Although income taxes are a significant factor when determining which type of entity to use, employment taxes also must be considered. For single-member LLCs and multi-member LLCs, owners typically have to pay self-employment taxes, which are significantly higher than the typical payroll taxes an employee pays.

For corporations, owners are only taxed when they receive dividends. The corporation and its employees will be responsible for their portion of any payroll taxes due.

In certain circumstances, this can result in a corporation actually having a lower overall tax burden than an LLC despite a corporation being subject to “double taxation.”

Part 2. THE LEGAL STUFF

Protection from Liability

However, although an LLC does offer protection against personal liability (e.g. if you’re sued), members of an LLC may be personally liable for any additional tax owed due to the LLC’s nature as a “pass-through” entity. Essentially, if you are personally responsible for the company’s tax liability, you will also be personally responsible for any tax increases that the IRS imposes upon an audit of such entity. You will not, however, otherwise be held responsible for the debts and obligations of the company other than taxes.

Although a Corporation is responsible for its own taxes and thus is audited differently, liability protection for lawsuits is not really that different between the two entity types. At the margins, a corporation may offer a little more protection from personal liability, but in day-to-day operations, there is not really a distinction as long as corporate formalities are followed.

One of the biggest benefits to the Corporation is that it can completely segregate certain business operations. This can be extremely helpful for §280E purposes since business lines subject to §280E can be segregated from other business lines that generally wouldn’t be subject to §280E, which is more difficult to do when pass-through entities are used.

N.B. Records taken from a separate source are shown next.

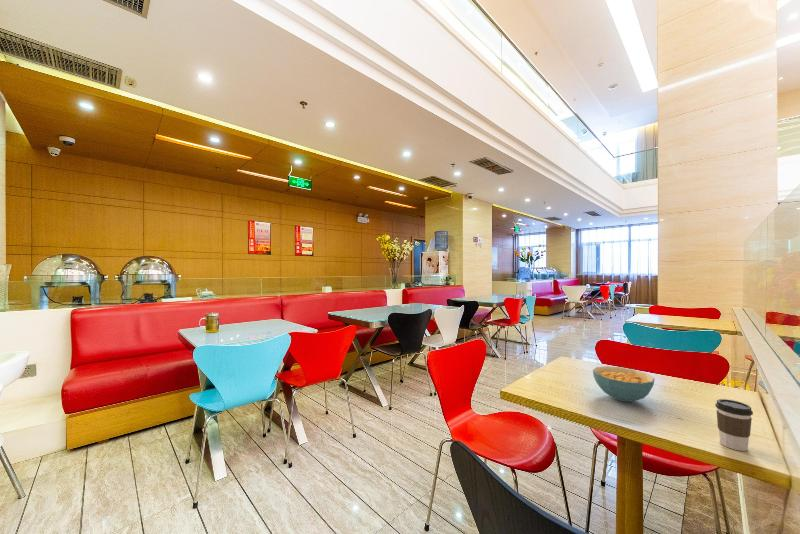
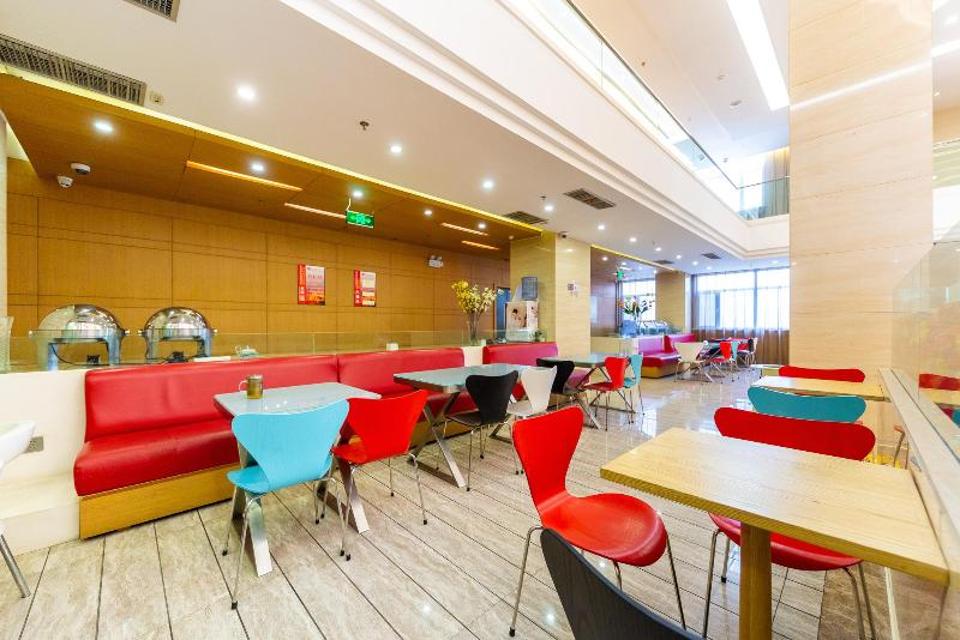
- coffee cup [714,398,754,452]
- cereal bowl [592,365,656,403]
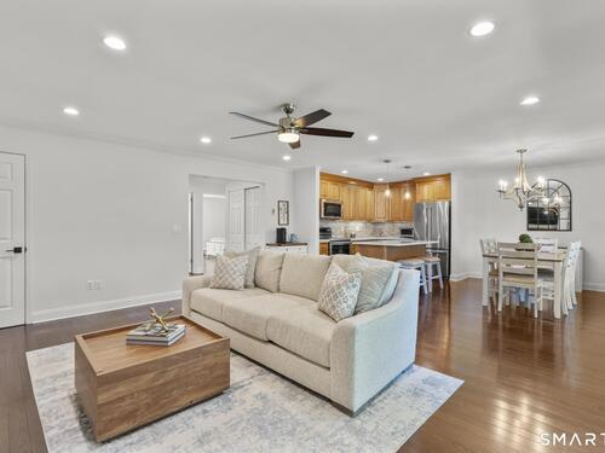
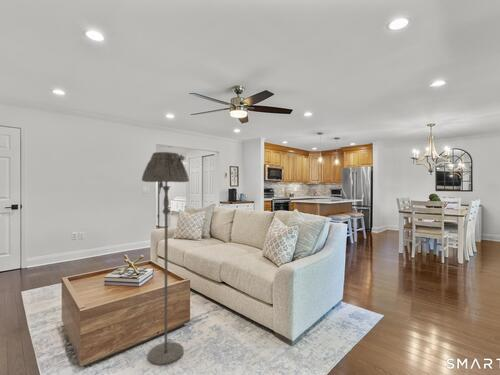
+ floor lamp [141,151,190,367]
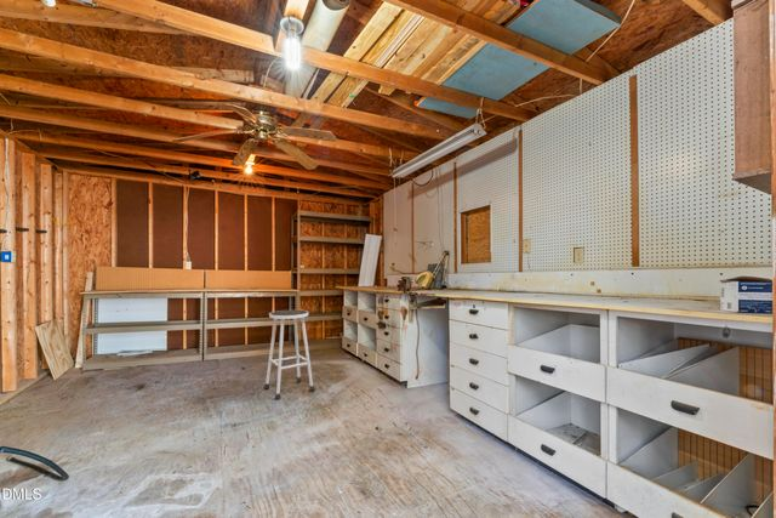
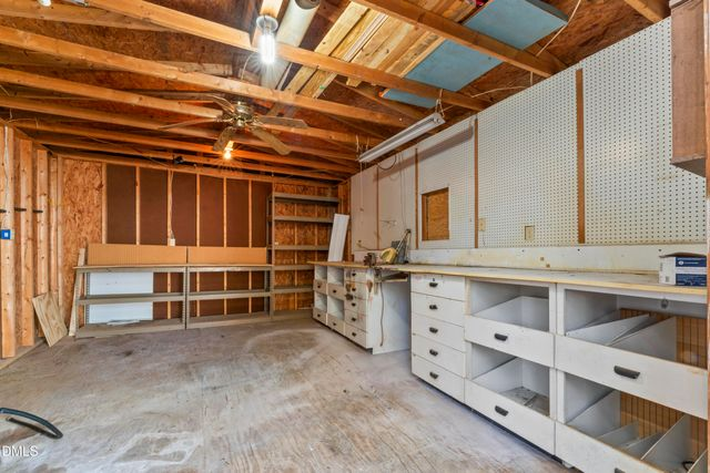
- stool [263,309,316,402]
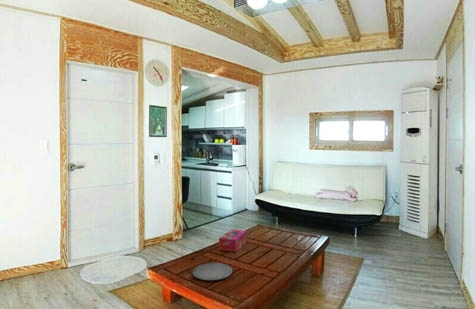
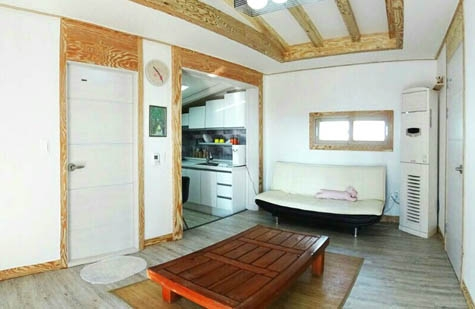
- tissue box [218,228,248,253]
- plate [191,262,233,281]
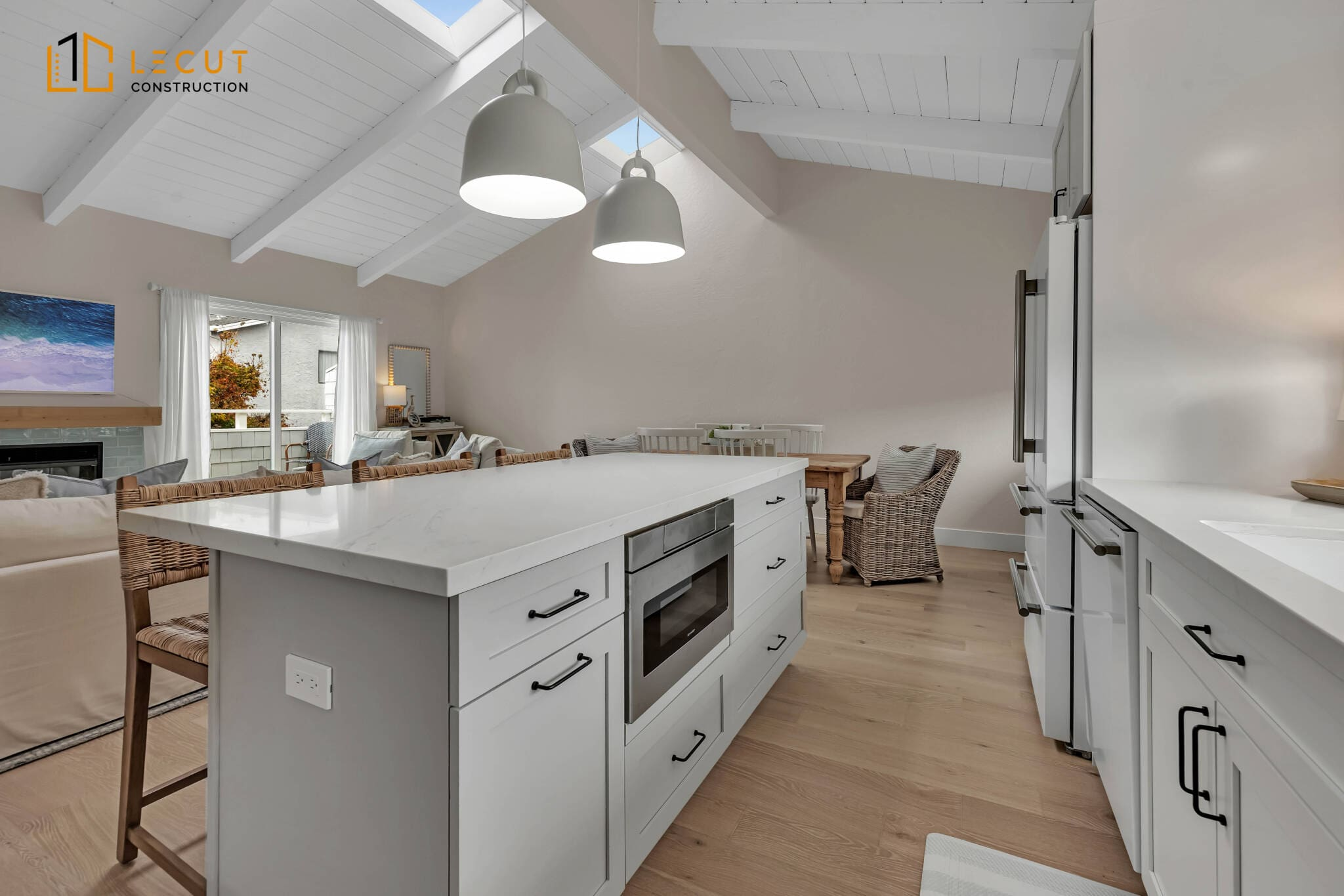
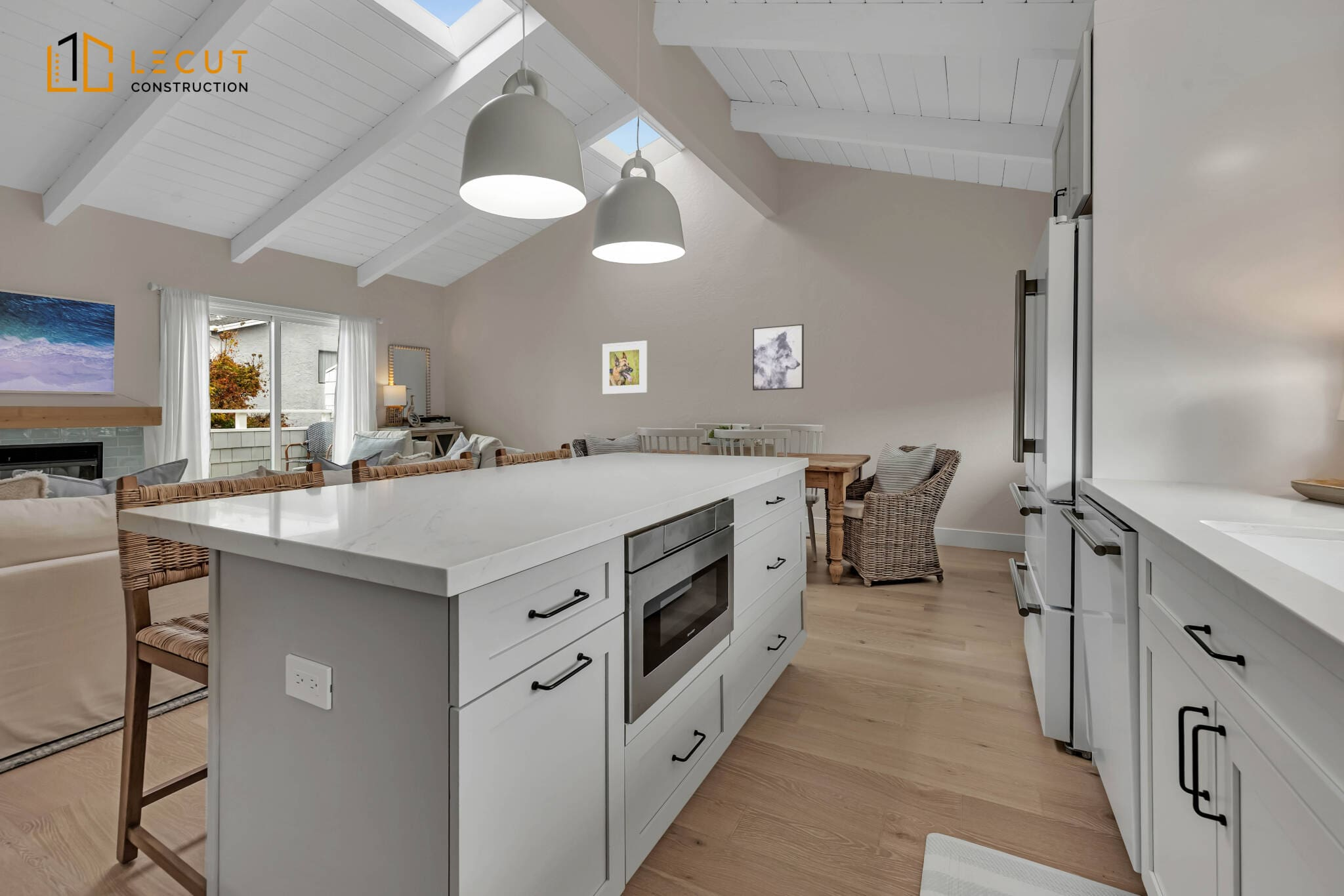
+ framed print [602,340,648,395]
+ wall art [752,323,805,391]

Thus, if a farmer is also involved in different types of business other than the farm, such as selling branded items, taking rental income, or even different license types such as distribution and/or retail, it is critically important that farmer discusses this issue more fully with an experienced attorney or CPA.

Regulatory Distinctions

In the California cannabis context, a corporation may be more attractive to investors because an investor can hold up to 20 percent of the company without being an “owner” for the purpose of state cannabis licensing and the required background checks. For the LLC, any “managing” member is considered an “owner” for state regulatory purposes, so a member-managed LLC may not be an attractive entity structure if you’re seeking investment in the near future.

Corporate Formalities

LLCs tend to have fewer legal formalities, such as required meetings, which is one reason farmers are often drawn to LLCs over corporations. While some formalities in the corporation can be waived, the corporation may require you give your company a little more attention than if it were an LLC. However, since the commercial cannabis industry is already subject to massive regulatory obligations, the corporate formalities shouldn’t be too difficult for the compliant farmer.

Conclusion

To understand these options more fully, it is critical to consult with a lawyer or a CPA familiar with California’s complex cannabis laws when choosing which entity type is best for your particular farm. Protecting yourself in the new regulated era means knowing your options and making an informed decision about how you do business.

What you do today matters to the future of your farm, so please think about it now!